Startups do well when they improve things for people who vote with their wallets (buying this or that service).
Bureaucracies though are a completely different beast. Better value? Happier customers? They care not a bit. You need different levers to (sloooowly) move them.
Exactly. You can't enter the market and provide better service for "government administration." You could offer a service to help a person, but the person still has to go through it all.
I think one common way is to get a high ranking bureaucrat to mandate the change. It is not a guarantee, but a good enabler. I suspect pride, shame (you still use paper receipts for this?), media or even bribes are used.
For examples, I would look at automating standard government functions (e.g., car registrations, toll collections, etc.).
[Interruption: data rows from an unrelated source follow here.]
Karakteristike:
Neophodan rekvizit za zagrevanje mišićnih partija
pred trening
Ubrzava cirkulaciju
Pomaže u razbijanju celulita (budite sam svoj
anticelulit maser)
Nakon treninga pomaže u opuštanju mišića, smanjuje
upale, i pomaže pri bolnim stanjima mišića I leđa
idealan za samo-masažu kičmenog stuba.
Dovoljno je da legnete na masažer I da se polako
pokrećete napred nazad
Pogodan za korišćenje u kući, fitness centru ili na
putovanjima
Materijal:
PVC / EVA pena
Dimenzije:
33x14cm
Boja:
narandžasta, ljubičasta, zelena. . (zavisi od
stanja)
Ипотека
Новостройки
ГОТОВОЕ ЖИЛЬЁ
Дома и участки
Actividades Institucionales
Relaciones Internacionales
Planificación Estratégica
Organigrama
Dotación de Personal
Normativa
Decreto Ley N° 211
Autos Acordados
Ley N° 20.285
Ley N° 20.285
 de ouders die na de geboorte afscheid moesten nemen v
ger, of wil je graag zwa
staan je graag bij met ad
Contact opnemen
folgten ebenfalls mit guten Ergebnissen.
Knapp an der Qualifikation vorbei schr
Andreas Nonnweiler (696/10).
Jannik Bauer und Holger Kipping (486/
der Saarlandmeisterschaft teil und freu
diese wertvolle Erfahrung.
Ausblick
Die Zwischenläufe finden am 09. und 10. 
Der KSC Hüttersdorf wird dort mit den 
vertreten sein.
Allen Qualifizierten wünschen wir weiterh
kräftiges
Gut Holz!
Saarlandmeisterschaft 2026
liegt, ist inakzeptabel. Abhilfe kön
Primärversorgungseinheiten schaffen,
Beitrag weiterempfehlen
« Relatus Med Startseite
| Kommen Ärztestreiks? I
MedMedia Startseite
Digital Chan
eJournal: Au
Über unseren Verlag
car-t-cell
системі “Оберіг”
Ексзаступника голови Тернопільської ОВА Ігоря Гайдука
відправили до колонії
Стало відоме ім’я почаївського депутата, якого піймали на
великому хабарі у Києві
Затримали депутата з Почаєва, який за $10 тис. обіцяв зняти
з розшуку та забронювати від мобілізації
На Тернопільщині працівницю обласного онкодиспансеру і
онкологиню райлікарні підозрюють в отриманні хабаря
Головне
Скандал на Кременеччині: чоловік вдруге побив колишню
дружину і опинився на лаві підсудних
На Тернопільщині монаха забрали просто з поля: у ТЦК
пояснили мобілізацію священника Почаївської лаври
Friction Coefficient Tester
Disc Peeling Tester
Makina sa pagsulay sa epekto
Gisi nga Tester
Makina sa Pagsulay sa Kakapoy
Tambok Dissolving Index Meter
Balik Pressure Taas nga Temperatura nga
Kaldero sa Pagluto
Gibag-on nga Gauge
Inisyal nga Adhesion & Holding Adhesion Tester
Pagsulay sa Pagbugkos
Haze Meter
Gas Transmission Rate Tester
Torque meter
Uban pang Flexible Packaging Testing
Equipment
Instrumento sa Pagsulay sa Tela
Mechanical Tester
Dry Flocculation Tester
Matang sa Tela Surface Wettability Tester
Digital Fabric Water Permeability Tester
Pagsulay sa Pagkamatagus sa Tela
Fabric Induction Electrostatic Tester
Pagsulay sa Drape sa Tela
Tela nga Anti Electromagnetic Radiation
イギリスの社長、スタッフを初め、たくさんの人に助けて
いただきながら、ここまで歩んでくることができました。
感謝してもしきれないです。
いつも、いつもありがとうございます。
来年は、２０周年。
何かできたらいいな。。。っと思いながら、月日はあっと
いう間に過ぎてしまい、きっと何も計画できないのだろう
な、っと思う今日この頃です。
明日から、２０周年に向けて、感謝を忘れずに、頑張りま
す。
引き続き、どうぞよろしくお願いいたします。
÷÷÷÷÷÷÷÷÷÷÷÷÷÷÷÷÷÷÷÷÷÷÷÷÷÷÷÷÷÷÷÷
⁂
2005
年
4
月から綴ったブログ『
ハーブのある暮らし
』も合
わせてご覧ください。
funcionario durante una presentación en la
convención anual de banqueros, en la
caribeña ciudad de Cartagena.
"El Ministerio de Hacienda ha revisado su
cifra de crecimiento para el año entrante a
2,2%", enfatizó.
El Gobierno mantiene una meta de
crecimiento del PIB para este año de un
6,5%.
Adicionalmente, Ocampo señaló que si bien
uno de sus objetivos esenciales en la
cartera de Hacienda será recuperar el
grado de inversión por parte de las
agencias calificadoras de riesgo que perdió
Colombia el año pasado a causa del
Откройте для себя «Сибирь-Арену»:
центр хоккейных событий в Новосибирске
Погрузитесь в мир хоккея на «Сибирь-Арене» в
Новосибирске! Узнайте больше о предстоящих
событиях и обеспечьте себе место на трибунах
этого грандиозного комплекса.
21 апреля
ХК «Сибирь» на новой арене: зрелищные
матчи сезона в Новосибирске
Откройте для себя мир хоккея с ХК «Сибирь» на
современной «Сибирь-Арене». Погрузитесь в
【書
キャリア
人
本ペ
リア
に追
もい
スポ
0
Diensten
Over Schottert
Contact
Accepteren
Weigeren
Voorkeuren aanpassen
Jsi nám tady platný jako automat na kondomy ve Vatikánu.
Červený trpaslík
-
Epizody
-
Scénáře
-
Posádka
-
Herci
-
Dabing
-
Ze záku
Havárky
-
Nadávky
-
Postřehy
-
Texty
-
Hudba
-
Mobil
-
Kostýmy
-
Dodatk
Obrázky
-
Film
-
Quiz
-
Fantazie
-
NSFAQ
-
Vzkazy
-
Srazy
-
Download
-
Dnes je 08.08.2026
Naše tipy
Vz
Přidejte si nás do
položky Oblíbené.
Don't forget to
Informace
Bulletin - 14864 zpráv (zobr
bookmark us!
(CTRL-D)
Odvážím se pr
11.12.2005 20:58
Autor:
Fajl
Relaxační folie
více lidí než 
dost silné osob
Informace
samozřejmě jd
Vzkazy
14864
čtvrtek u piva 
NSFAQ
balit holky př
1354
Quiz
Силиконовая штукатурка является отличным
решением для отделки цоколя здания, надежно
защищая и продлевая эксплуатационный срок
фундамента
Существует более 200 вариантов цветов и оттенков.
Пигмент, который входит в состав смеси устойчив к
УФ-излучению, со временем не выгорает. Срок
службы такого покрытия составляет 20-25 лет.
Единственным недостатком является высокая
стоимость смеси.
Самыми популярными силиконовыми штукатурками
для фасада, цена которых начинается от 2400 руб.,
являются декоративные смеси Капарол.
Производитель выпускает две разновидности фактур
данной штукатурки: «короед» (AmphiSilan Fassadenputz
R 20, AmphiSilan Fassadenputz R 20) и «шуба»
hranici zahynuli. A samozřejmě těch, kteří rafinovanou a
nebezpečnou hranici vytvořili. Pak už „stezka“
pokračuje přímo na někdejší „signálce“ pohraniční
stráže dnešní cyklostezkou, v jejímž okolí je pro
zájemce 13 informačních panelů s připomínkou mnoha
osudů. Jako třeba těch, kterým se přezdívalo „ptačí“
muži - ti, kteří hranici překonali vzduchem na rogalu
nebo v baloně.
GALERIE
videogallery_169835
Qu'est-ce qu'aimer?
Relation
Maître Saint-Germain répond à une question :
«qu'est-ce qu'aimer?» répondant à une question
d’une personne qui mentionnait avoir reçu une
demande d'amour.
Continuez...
Putting those online leaves some clerks unemployed and is thus often resisted by default, so someone found a working path for each of those
I think competition among countries actually helps. Case in point: this visa program. They are trying to make it more streamlined and more attractive with a longer expiration. It is improvement in the right direction.
Absolutely not. The reason things are like described ( although it's not as bad today), is because many sectors are heavily regulated, and belong to a few actors abusing their monopolistic position. There's a reason the european union gave a 500millions fine to the french bank a decade ago ( but things didn't move a lot).
As an example, all the online banking start ups belong ( or were created as subsidiaries of) big banks. All of them.